How Harsh Discipline and Chronic Absenteeism Could Be About to Collide Under the Every Student Succeeds Act

A photo of an empty classroom

Washington, D.C.

As more states rate schools based on how many of their students are chronically absent, policymakers must consider harsh discipline practices, an issue at the fore in education circles as the Education Department considers whether to revoke federal guidance on disparate discipline.

In the end, an absence is an absence, whether it’s because a student is sick, uninterested in school, or suspended, district leaders and advocates said at a forum at the Brookings Institution on expanded accountability under the Every Student Succeeds Act.

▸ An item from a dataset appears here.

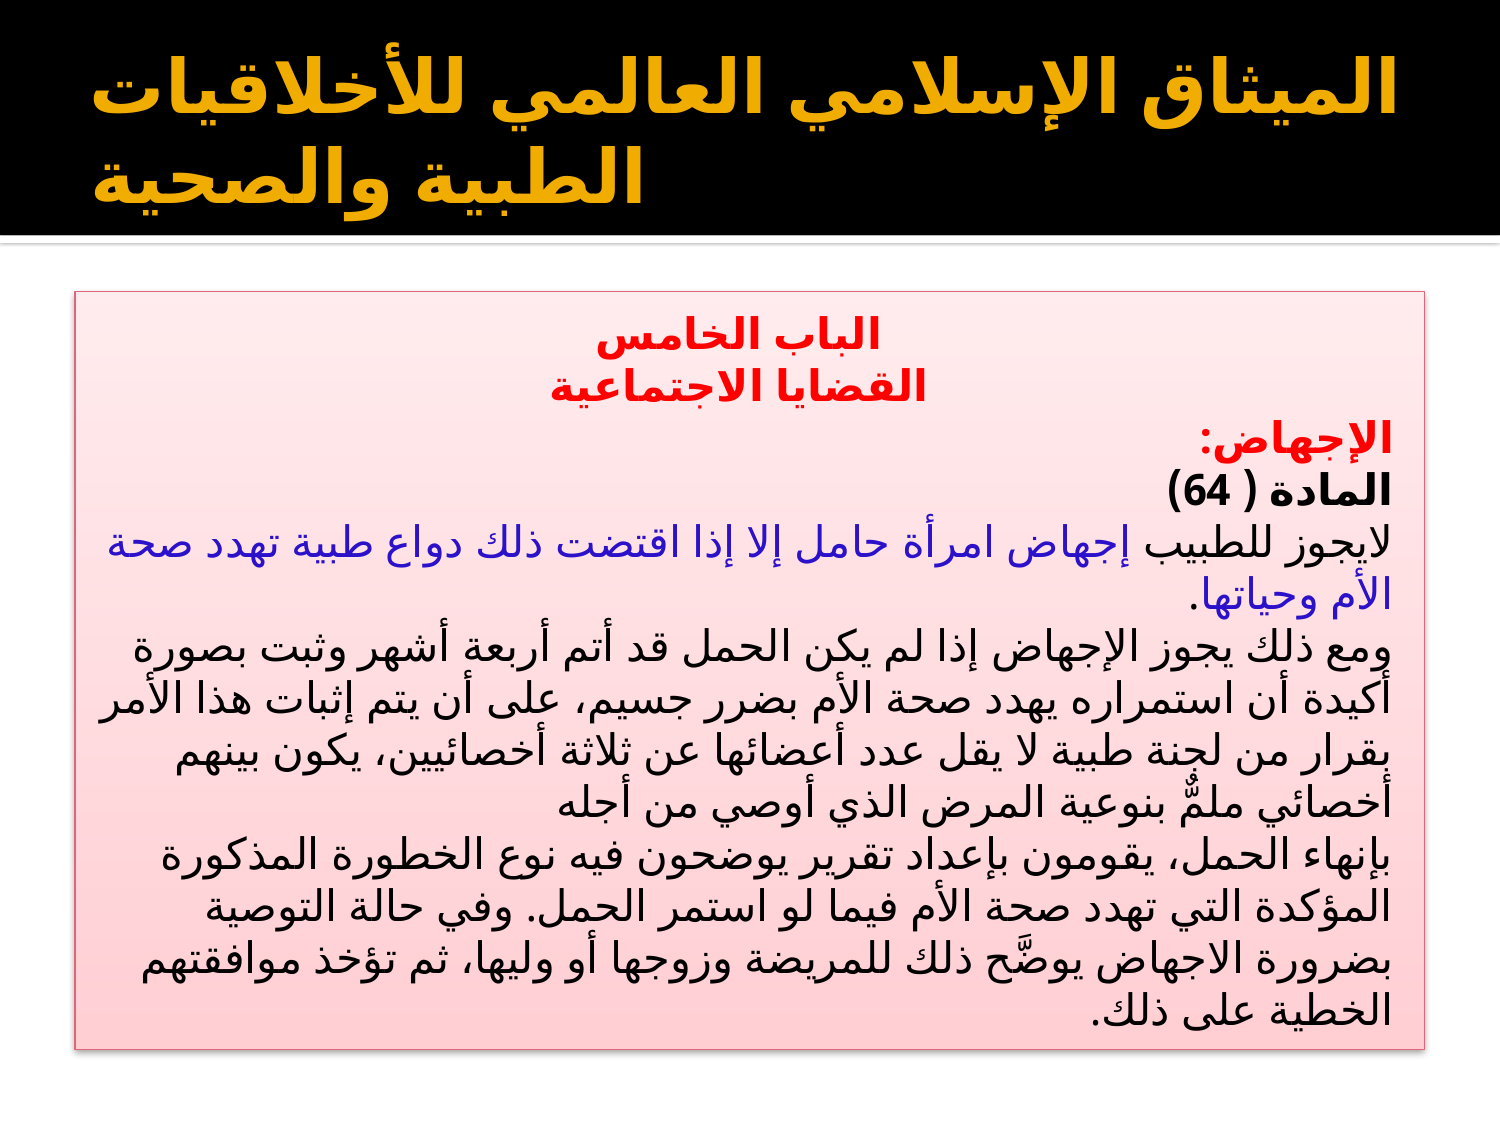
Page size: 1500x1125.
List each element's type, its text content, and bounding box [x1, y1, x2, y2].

title الميثاق الإسلامي العالمي للأخلاقيات الطبية والصحية [75, 25, 1425, 231]
list الباب الخامس القضايا الاجتماعية الإجهاض: المادة ( 64) لايجوز للطبيب إجهاض امرأة حامل إلا إذا اقتضت ذلك دواع طبية تهدد صحة الأم وحياتها. ومع ذلك يجوز الإجهاض إذا لم يكن الحمل قد أتم أربعة أشهر وثبت بصورة أكيدة أن استمراره يهدد صحة الأم بضرر جسيم، على أن يتم إثبات هذا الأمر بقرار من لجنة طبية لا يقل عدد أعضائها عن ثلاثة أخصائيين، يكون بينهم أخصائي ملمٌّ بنوعية المرض الذي أوصي من أجله بإنهاء الحمل، يقومون بإعداد تقرير يوضحون فيه نوع الخطورة المذكورة المؤكدة التي تهدد صحة الأم فيما لو استمر الحمل. وفي حالة التوصية بضرورة الاجهاض يوضَّح ذلك للمريضة وزوجها أو وليها، ثم تؤخذ موافقتهم الخطية على ذلك. [74, 291, 1425, 1050]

“We can’t address chronic absenteeism if we’re having, as the numbers now indicate, a greater disparity growing in terms of young people of color being suspended or expelled,” said Broderick Johnson, chair of the My Brother’s Keeper Alliance at the Obama Foundation. Former president Barack Obama started My Brother’s Keeper, a task force focused on improving educational outcomes for boys of color, in 2014.

Numbers from the just-released Civil Rights Data Collection showed that black students are more likely to be arrested at school than their peers, a gap that seems to be widening; racial disparities in other discipline measures persisted from previous years even as districts across the country reduce suspensions and expulsions.

Education Secretary Betsy DeVos has held several “listening sessions” as she considers removing a 2014 guidance document that urged schools to limit exclusionary discipline, like suspensions and expulsions, and reminded district leaders that disparate discipline outcomes based on race could be a violation of federal law.

Conservatives and others opposed to the guidance have said it has made schools less safe by forcing educators to keep disruptive students in class, and the Trump administration has put a particular emphasis on rolling back federal guidance they see as an inappropriate intrusion into local affairs.

DeVos has not laid out a timeline for any decision on the guidance.

“Let’s not be illogical about this, I would say to some folks who hopefully are listening,” Johnson added.

Thirty-six states and the District of Columbia are including measures of chronic absenteeism — often defined as missing 10 percent or more of school days a year — in new school ratings under ESSA.

Sandra Diodonet, assistant superintendent in Paterson, New Jersey, who oversaw that district’s work on chronic absenteeism, said the focus on attendance has led some principals to reconsider harsh disciplinary consequences, given the impact of suspending a student on their schools’ absenteeism figures.

Focusing on both chronic absenteeism and disparate discipline is part of a wider refocusing on social-emotional needs that often underpin academic deficiencies, said Scott Brabrand, superintendent in Fairfax County, Virginia.

“I think you’re seeing a school district recognition [that] we have to move away from a legal approach to a social-emotional approach,” he said.

The forum coincided with the release of new research by the Hamilton Project at Brookings with a six-point framework for states using chronic absenteeism in school ratings, including making sure goals are within reach and maintaining active oversight to prevent gaming of figures.

The George W. Bush Institute co-sponsored the event and highlighted its “The ‘A’ Word” series examining how school accountability became such a polarizing subject.